Di Kopdit Insan Mandiri anggota perempuan adalah 312 orang dari 608 anggota, Kopdit Tirta Raharja 239 orang dari 502 anggota, Kopdit Bali Artha Mandiri 247 orang dari 459 orang, KSP Bhuana Kasih 199 orang dari 443 anggota, Kopdit Thabira 163 orang dari 413 anggota, Kopdit Artha Mandiri 154 orang dari 390 anggota, Kopdit Setia Kawan 153 orang dari 388 orang, KSU Kasih Abadi Palasari 183 orang dari 346 anggota, Kopdit Padang Asri 85 orang dari 206 orang, Kopkar Kosayu 94 orang dari 190 anggota dan CU St.Dominikus 23 orang dari 81 anggota. Jumlah anggota perempuan di primer-primer anggota Puskopdit BAG adalah 9.304 orang dari 20.099 anggota.
Data ini adalah laporan primer-primer pada akhir tahun buku 2010 yakni akhir Desember 2010. Diperkirakan, jumlah anggota perempuan mengalami pertumbuhan pada tahun buku 2011 yang sedang berjalan ini.Data ini mau memperlihatkan bahwa perempuan cukup aktif dalam gerakan koperasi.
Di sejumlah negara di Asia, peran perempuan dalam pengembangan koperasi cukup dominan. Misalnya para perempuan di Bangladesh. Negara ini terkenal dengan gerakan koperasi yang menjadikan mitra Grameen Bank memberikan pinjaman tanpa jaminan barang. Grameen Bank mendapat pujian banyak pihak termasuk dari Bank Dunia karena pinjaman yang diberikan tanpa agunan barang.
Pinjaman diberikan Grameen Bank dalam kelompok-kelompok kecil. Bila satu anggota mendapat kredit, anggota yang lain memberikan jaminan bahwa orang itu dapat membayar kembali. Jaminan diberikan atas dasar semangat kebersamaan. Dan tulang punggung dari kelompok-kelompok yang mendapat pinjaman dari Grameen Bank tanpa agunan itu adalah para wanita atau ibu-ibu. Selain itu, para ibu di sanajuga membentuk bank-bank desa milik koperasi-koperasi yang tersebar di berbagai daerah. Bank-bank koperasi di Bangladesh saat ini praktis dipimpin oleh para ibu yang mempunyai pengalaman berkoperasi secara cukup matang.
Apa yang dikemukakan ini bisa menjadi bahan refleksi bagi para pengurus koperasi untuk tak segan-segan memberikan peran kepada perempuan mengelola koperasi.

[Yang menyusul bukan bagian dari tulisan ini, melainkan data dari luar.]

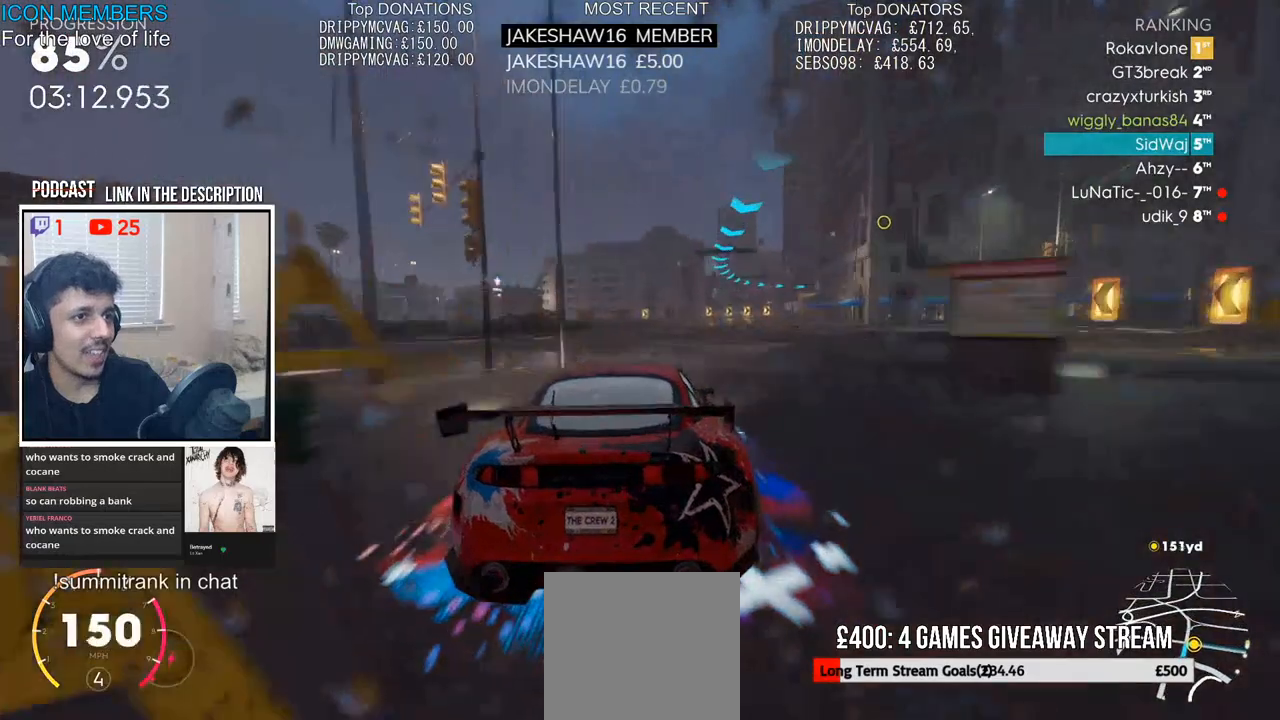
{"buttons": ["L2"], "left_stick": "right", "right_stick": "center", "events": [[267, "L2", "down"], [283, "left_stick", "right"], [300, "R2", "up"]]}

Fakta di Indonesia, juga di Bali, NTB dan NTT menunjukkan bahwa koperasi-koperasi yang dikelola oleh perempuan jauh lebih berkembang dan sehat dibandingkan dengan koperasi-koperasi yang dikelola oleh kaum laki-laki. Mengapa koperasi yang manajemennya dipercayakan kepada perempuan lebih berhasil? Simak pendapat Menteri Negara Koperasi UKM RI dan Kepala Bidang Bina Lembaga Dinas Koperasi UKM Provinsi Bali dalam tulisan di halaman lain edisi ini.
Lebih Disiplin
Menteri Koperasi dan UKM Syarif Hasan memuji peran perempuan di bidang koperasi. Apalagi, mayoritas koperasi yang sukses, pengurusnya adalah perempuan. Menurut Syarif, itu dikarenakan perempuan lebih disiplin, pintar, efektif, dan efesien.
Dikatakan Syarif Hassan, dari 166 ribu unit koperasi, enam puluh persen pengurus adalah kaum perempuan. Ini tidak didominasi satu provinsi, tapi merata di semua provinsi di seluruh Indonesia.Menteri Koperasi mengakui peran perempuan dalam koperasi sangat dominan di Provinsi Jawa Timur.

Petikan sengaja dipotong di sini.